The amended legislation has the potential in the coming years to prevent the use of millions of animals and to deliver safer, more effective drugs to patients.
“Lawmakers from both parties recognize that the United States must lift an archaic animal-testing mandate for drug development and replace that strategy with 21st-century methods grounded on human biology,” said Wayne Pacelle, president of Animal Wellness Action and the Center for a Humane Economy. “This is the biggest policy development in Congressional history on the fight to replace animal testing with morally and scientifically superior methods.”
“The FDA Modernization Act would accelerate innovation and get safer, more effective drugs to market more quickly by cutting red tape that is not supported by current science,” said Senator Rand Paul, R-Ky. “It would also prevent the needless suffering and death of animal test subjects—which is something I think both Republican and Democrats can agree needs to end.”
“Thanks to modern scientific innovation, the use of animal toxicity testing for experimental drugs has become increasingly obsolete,” said Senator Cory Booker, D-N.J. “This legislation will eliminate unnecessary suffering for countless animals when scientifically reliable alternative testing methods are available.”
“The legislation introduced today will bring safer drugs to market more quickly at less cost, and save countless animal lives.” said Marty Irby, executive director at Animal Wellness Action who was named one of The Hill’s Top Lobbyists for 2019-2021. “We call on both the Senate and the House to swiftly pass the FDA Modernization Act and send it to the president’s desk to be inked into law.”
Senators Mike Braun, R-Ind., Susan Collins, R-Maine, Angus King, I-Maine, Roger Marshall, R-Kansas, Alex Padilla, D-CA, and Mike Crapo, R-Idaho are original cosponsors of the bill.

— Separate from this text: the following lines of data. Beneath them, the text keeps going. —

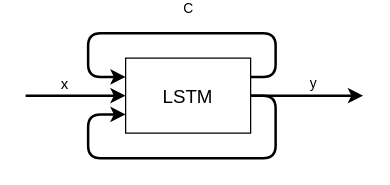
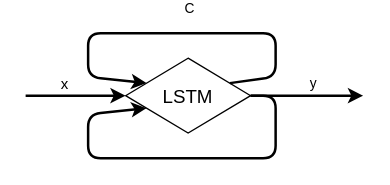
  <mxCell id="0" />
  <mxCell id="1" parent="0" />
- <mxCell id="2" value="&lt;font style=&quot;font-size: 15px&quot;&gt;LSTM&lt;/font&gt;" style="rounded=0;whiteSpace=wrap;html=1;" vertex="1" parent="1"><mxGeometry x="100" y="40" width="100" height="60" as="geometry" /></mxCell>
+ <mxCell id="2" value="&lt;font style=&quot;font-size: 15px&quot;&gt;LSTM&lt;/font&gt;" style="rhombus;whiteSpace=wrap;html=1;" vertex="1" parent="1"><mxGeometry x="100" y="40" width="100" height="60" as="geometry" /></mxCell>
  <mxCell id="3" value="" style="endArrow=classic;html=1;strokeWidth=2;entryX=0;entryY=0.5;entryDx=0;entryDy=0;" edge="1" parent="1" target="2"><mxGeometry width="50" height="50" relative="1" as="geometry"><mxPoint x="20" y="70" as="sourcePoint" /><mxPoint x="80" y="140" as="targetPoint" /></mxGeometry></mxCell>
  <mxCell id="4" value="x" style="text;html=1;align=center;verticalAlign=middle;resizable=0;points=[];;labelBackgroundColor=#ffffff;" vertex="1" connectable="0" parent="3"><mxGeometry x="-0.5" y="1" relative="1" as="geometry"><mxPoint x="10" y="-9" as="offset" /></mxGeometry></mxCell>
  <mxCell id="5" value="C" style="endArrow=classic;html=1;strokeWidth=2;entryX=0;entryY=0.25;entryDx=0;entryDy=0;exitX=1;exitY=0.25;exitDx=0;exitDy=0;" edge="1" parent="1" source="2" target="2"><mxGeometry x="-0.074" y="-20" width="50" height="50" relative="1" as="geometry"><mxPoint x="230" y="60" as="sourcePoint" /><mxPoint x="50" y="-10" as="targetPoint" /><Array as="points"><mxPoint x="220" y="55" /><mxPoint x="220" y="20" /><mxPoint x="70" y="20" /><mxPoint x="70" y="55" /></Array><mxPoint as="offset" /></mxGeometry></mxCell>
  <mxCell id="6" value="y" style="endArrow=classic;html=1;strokeWidth=2;exitX=1;exitY=0.5;exitDx=0;exitDy=0;" edge="1" parent="1" source="2"><mxGeometry x="0.111" y="10" width="50" height="50" relative="1" as="geometry"><mxPoint x="220" y="110" as="sourcePoint" /><mxPoint x="290" y="70" as="targetPoint" /><mxPoint as="offset" /></mxGeometry></mxCell>
  <mxCell id="7" value="" style="endArrow=classic;html=1;strokeWidth=2;exitX=1;exitY=0.5;exitDx=0;exitDy=0;entryX=0;entryY=0.75;entryDx=0;entryDy=0;" edge="1" parent="1" source="2" target="2"><mxGeometry width="50" height="50" relative="1" as="geometry"><mxPoint x="230" y="160" as="sourcePoint" /><mxPoint x="70" y="90" as="targetPoint" /><Array as="points"><mxPoint x="220" y="70" /><mxPoint x="220" y="120" /><mxPoint x="70" y="120" /><mxPoint x="70" y="85" /></Array></mxGeometry></mxCell>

Data show that it typically takes 10 to 15 years and an average investment of $1 to $6 billion to get a new drug to market. Animal tests are non-predictive of the human response to drugs. This antiquated process of pharmaceutical innovation slows delivery of palliatives and cures for patient groups, drives up drug costs, and sacrifices countless animals.
The Center for a Humane Economy, Animal Wellness Action, the Animal Wellness Foundation, the Michelson Center for Public Policy, SPCA International, National Medical Association, Emulate Inc., PETA, Citizens for Alternatives to Animal Research and Experimentation, Phoenix Zones Initiative, the National Medical Association, the National Hispanic Medical Association, Teva Pharmaceuticals, Emulate, Nortis Bio, Beyond Celiac, the San Francisco AIDS Foundation, the United Leukodystrophy Foundation, Myositis Association, SPCA International, the Progressive Animal Welfare Society, and Pasado’s Safe Haven were among the nearly 200 organizations and businesses that endorsed the FDA Modernization Act.